Modeling of protein and salt redistribution during drying of a solution from a square cell

Abstract

Background: Drying of biological fluids and saline biopolymer solutions is an actively researched topic, since the textures of the films remaining on the substrate after evaporation carry information about the state of the organism or biopolymer. Earlier, we have shown that the texture area and the amount of zigzag crystallization patterns depend on the structural state of the biopolymer. Models of flows and particle redistribution in a round sessile drop have been described by multiple authors, but in our experiments the solution completely fills a square cell to its walls, which results in different drying conditions and dynamics. Objectives: Conducting a numerical simulation of liquid evaporation and the corresponding redistribution of BSA and NaCl particles for a square 20×1×20 mm3 cell. Materials and methods: Liquid evaporation was simulated in the OpenFOAM continuous media modeling package using the interThermalPhaseChangeFoam module, and the redistribution of the particle concentrations (BSA, Na+ and Cl–) in the solution was simulated using the method of biased random walk on a discrete Cartesian lattice. Results: According to the obtained results, for most of the drying time, the flows in the liquid are from the corners to the center of the cell and from the diagonals to the walls of the cell, which leads to the accumulation of a significant fraction of the particles near the walls. When the liquid-air interface in the central part of the cell reaches the bottom, the surface tension forces quickly withdraw the solution to the cell walls, although a small amount of liquid can remain as a drop in the center.
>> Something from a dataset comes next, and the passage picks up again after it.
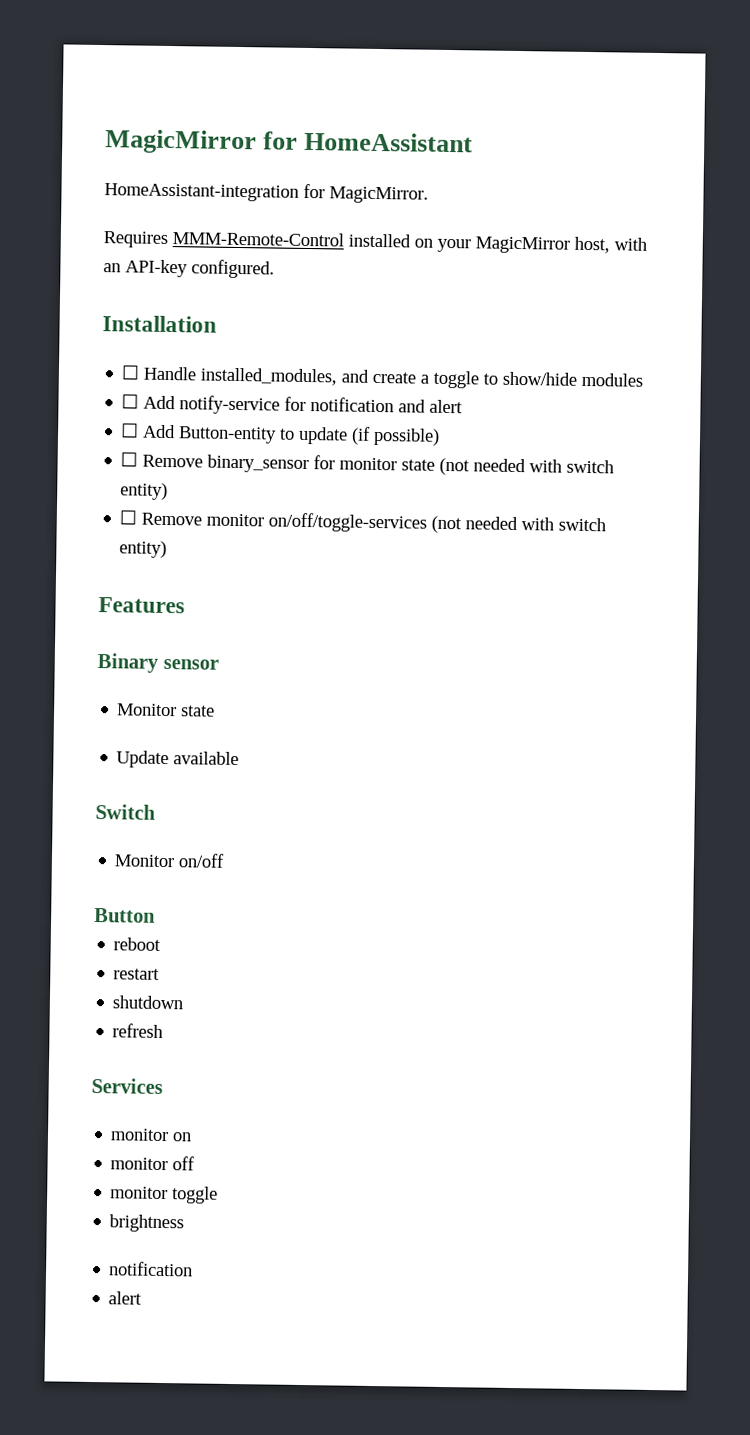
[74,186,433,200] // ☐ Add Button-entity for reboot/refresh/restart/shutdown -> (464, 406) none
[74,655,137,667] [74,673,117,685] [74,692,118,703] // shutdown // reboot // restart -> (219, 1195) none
After complete drying, the majority of BSA and NaCl particles that did not settle at the cell walls were found to be concentrated at a distance of 1-3 mm from the cell walls, in the form of a rounded band. A small amount of BSA is also present in the central part of the cell, while the remainder of the salt is uniformly distributed over the entire area of the cell due to its greater diffusivity. Conclusions: Taking into account the experimental distributions of textures, these results support the hypotheses that textures are not formed in the absence of a biopolymer, and that zigzag patterns are formed in locations with high drying rate.